Friday, November 5, 2010

Explaining the College Football Model - Simple Model

OK, I have posted these top 25 ranks for NCAA FBS teams, and the question is: how do I determine who should be in the top 25? Or better yet, we have the AP top 25, USA Today top 25, Harris voting poll and the BCS rankings, so why do we need another NCAA football top 25? Fair enough.

The top 25 that I am posting is not my personal preferences or who I think should be in the top 25, but is rather the results of a statistical analysis of NCAA football offense and defense. So to start this off, I first will look at the broad picture and start with a simple model of NCAA football.

Specifically, the simple model of NCAA football is a production function. By production function what I mean is that it relates output - which for the simple model is the individual teams winning percent - to inputs - which for the simple model are the individual teams points scored and points surrendered. This should be rather familiar, since the definition of a win is having greater points scored than surrendered.

With this definition in mind, I then statistically test this simple model of NCAA football production function using each NCAA FBS team's winning percentage, points scored and points surrendered for the 2008 and 2009 NCAA FBS seasons. Since during the 2008 and 2009 season there are 120 NCAA FBS schools, this results in 240 rows of data, 120 for the 2008 season and 120 for the 2009 season. After "running a linear regression" on this data, where the dependent variable is winning percentage and the independent variables are points scored and points surrendered, I highlight the following three results of the linear regression.

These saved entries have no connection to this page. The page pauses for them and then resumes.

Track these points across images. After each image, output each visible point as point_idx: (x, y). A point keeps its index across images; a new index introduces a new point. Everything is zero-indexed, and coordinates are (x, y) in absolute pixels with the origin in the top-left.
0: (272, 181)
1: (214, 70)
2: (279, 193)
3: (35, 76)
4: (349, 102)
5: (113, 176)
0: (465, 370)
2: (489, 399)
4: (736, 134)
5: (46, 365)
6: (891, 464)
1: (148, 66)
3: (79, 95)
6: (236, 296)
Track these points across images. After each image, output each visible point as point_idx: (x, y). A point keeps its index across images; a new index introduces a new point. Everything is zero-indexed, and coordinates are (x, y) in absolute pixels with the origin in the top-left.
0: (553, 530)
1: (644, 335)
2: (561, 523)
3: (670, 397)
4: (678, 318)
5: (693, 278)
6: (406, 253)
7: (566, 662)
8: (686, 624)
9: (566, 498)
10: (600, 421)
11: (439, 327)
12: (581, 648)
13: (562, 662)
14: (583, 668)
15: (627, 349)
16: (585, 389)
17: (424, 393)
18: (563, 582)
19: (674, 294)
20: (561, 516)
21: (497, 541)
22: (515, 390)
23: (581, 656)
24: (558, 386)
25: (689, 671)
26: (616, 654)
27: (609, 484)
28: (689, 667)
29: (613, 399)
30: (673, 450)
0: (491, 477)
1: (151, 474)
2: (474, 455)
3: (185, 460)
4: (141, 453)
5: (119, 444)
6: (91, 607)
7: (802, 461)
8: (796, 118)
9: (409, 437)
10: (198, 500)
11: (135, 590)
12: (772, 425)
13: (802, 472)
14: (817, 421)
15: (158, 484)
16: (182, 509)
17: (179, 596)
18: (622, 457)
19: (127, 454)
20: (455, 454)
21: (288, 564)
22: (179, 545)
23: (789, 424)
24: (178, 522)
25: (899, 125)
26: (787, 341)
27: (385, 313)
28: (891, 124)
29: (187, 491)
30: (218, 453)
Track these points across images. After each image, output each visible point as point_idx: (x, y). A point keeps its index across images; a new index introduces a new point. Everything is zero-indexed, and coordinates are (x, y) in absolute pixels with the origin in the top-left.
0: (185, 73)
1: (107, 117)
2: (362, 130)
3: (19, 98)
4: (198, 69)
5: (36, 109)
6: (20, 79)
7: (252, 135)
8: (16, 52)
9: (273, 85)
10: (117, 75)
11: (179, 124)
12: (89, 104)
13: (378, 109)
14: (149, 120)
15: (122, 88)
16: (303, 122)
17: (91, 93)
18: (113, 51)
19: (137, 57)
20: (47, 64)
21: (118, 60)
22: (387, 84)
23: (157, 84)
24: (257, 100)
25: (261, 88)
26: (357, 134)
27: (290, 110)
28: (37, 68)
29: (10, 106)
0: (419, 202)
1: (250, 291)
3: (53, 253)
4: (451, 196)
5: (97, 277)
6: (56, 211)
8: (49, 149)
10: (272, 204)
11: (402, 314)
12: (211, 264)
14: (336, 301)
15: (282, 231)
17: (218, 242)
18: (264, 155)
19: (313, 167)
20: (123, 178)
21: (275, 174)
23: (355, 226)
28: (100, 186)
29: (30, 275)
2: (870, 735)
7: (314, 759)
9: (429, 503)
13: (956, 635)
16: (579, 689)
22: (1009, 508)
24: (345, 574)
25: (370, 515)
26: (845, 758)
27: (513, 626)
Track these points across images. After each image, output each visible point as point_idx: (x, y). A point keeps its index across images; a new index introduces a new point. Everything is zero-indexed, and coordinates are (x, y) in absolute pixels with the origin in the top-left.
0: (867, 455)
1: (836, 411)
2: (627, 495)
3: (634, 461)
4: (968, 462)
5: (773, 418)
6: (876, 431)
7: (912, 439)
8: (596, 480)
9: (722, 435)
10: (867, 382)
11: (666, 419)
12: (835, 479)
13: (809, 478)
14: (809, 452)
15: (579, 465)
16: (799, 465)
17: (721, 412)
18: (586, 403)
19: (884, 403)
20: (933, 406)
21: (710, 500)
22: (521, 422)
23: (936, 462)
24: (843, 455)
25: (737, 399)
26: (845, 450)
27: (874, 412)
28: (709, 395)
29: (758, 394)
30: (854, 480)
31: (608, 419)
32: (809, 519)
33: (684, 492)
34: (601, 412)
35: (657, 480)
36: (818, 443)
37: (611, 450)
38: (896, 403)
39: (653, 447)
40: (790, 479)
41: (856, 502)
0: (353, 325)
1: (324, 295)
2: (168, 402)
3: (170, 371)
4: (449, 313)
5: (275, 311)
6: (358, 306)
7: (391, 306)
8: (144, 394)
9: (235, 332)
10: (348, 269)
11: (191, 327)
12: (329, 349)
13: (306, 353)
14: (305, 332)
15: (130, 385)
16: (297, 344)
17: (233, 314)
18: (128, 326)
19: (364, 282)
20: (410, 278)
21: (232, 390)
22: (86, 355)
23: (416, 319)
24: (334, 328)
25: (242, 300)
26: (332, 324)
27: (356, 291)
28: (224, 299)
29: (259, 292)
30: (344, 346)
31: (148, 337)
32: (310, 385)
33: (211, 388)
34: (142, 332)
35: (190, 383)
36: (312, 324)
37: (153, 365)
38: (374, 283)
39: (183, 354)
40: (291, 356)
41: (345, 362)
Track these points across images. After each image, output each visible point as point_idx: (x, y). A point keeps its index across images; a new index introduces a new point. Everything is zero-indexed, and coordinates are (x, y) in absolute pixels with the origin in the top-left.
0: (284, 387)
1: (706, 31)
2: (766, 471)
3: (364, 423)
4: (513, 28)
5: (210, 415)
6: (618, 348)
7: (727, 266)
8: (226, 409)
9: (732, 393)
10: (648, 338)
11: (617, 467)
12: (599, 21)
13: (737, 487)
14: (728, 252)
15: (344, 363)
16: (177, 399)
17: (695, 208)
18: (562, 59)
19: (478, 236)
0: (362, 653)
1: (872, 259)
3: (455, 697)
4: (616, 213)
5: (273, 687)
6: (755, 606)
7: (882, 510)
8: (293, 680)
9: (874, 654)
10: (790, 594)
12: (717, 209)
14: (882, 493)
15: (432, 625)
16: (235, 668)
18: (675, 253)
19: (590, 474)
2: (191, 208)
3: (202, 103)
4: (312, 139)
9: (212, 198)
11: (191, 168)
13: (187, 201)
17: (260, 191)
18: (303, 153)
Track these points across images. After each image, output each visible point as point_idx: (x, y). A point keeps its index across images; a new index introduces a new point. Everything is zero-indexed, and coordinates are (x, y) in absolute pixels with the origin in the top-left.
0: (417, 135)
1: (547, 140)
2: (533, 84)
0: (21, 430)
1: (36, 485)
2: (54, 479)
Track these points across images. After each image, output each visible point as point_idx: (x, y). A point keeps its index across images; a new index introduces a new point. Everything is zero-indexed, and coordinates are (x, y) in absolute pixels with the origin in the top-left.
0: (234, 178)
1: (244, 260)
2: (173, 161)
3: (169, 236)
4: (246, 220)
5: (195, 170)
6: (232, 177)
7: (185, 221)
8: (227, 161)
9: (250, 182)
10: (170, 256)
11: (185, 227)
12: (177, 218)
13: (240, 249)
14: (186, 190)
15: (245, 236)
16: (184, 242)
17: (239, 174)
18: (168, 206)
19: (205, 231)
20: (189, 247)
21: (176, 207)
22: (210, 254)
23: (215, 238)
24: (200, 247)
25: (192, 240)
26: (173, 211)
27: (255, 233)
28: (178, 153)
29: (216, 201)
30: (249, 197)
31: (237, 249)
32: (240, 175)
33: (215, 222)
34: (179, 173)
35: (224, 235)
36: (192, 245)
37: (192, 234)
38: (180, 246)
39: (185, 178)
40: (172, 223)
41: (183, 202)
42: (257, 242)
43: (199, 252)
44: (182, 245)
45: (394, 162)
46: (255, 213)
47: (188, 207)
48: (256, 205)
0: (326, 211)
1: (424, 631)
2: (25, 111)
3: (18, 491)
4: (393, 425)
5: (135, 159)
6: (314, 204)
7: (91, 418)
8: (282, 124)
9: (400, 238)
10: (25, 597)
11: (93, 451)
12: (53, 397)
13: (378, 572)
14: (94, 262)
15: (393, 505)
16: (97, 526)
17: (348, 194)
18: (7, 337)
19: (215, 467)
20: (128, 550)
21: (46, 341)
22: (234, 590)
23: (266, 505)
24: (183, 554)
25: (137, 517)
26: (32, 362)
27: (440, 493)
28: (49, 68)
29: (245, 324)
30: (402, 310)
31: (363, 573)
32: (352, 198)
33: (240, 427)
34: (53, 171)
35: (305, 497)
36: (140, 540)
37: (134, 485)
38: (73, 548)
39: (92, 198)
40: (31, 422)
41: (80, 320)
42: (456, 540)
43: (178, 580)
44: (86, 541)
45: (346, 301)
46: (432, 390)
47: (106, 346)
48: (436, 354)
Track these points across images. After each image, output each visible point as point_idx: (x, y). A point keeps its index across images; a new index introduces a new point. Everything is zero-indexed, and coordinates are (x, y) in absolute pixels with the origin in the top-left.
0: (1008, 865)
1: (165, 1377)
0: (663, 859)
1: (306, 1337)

1. The coefficient (or weight) on points scored = 0.001 and is statistically significant above the 99% level of confidence.
2. The coefficient (or weight) on points surrendered = -0.001 and is statistically significant above the 99% confidence level.
3. The R-square and adjusted r-square (for those interested) is 0.83, which can be interpreted as the variation in points scored and points surrendered "explain" 83% of the variation in the teams winning percent over those two years.

Given that the model is rather simplistic, why would I be interested in this type of analysis? There are two fundamental reasons. The first is to determine if there is a statistical difference in terms of winning percentage between offense and defense. As we can see from the estimated coefficients, they are equal in terms of determining winning percentage, which makes the analysis easier under the complex model. The second is to show that just using point spread (the difference between points scored and points surrendered) is inferior to the complex model.

While the model does rather well at explaining why teams win, the big problem with this simple model is that it does not allow me to investigate what actually happens on the field to how productive the team actually is. In other words, the model just says that if a teams scores 3 additional points then that will result on average a 0.003 increase in winning percentage or if the team allows their opponent to score 3 more points then that will result on average a 0.003 decrease in winning percentage.

What is missing is what happens if the team throws an interception, or allows a sack or recovers a fumble? How do on field actions impact the production/efficiency of the team's offense or defense?

Periodically, over the rest of this month, I hope to address the "complex invasion sport production function" model - i.e. the model that allows me to rank NCAA FBS teams each week.